*** Given data ***

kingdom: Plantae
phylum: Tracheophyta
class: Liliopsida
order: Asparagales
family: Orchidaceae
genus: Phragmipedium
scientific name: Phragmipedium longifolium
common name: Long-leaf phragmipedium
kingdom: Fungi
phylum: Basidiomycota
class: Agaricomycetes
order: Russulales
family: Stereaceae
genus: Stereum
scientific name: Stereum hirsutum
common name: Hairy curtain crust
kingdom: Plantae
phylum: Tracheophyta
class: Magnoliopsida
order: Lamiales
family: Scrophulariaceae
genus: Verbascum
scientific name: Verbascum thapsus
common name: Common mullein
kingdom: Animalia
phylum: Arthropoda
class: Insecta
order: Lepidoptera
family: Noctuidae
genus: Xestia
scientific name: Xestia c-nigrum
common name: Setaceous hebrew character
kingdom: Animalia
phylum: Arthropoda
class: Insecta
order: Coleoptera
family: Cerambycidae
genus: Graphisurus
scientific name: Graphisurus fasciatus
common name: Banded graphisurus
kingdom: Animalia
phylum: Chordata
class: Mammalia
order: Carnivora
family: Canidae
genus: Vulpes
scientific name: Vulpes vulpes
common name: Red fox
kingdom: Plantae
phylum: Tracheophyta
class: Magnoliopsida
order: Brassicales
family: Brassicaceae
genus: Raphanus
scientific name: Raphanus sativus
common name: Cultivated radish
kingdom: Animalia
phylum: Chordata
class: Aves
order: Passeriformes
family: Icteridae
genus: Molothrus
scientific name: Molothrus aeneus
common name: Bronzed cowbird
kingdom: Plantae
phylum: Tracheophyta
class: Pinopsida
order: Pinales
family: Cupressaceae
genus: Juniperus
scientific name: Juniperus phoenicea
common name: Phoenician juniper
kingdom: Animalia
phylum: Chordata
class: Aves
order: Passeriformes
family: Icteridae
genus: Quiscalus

***

**Aim**
Recast the lines from the one containing "family: Brassicaceae" through the last line of the entries, inclusive, as a JSON list of strings with one string per line and no blank lines.

**Problem solution**
[
  "family: Brassicaceae",
  "genus: Raphanus",
  "scientific name: Raphanus sativus",
  "common name: Cultivated radish",
  "kingdom: Animalia",
  "phylum: Chordata",
  "class: Aves",
  "order: Passeriformes",
  "family: Icteridae",
  "genus: Molothrus",
  "scientific name: Molothrus aeneus",
  "common name: Bronzed cowbird",
  "kingdom: Plantae",
  "phylum: Tracheophyta",
  "class: Pinopsida",
  "order: Pinales",
  "family: Cupressaceae",
  "genus: Juniperus",
  "scientific name: Juniperus phoenicea",
  "common name: Phoenician juniper",
  "kingdom: Animalia",
  "phylum: Chordata",
  "class: Aves",
  "order: Passeriformes",
  "family: Icteridae",
  "genus: Quiscalus"
]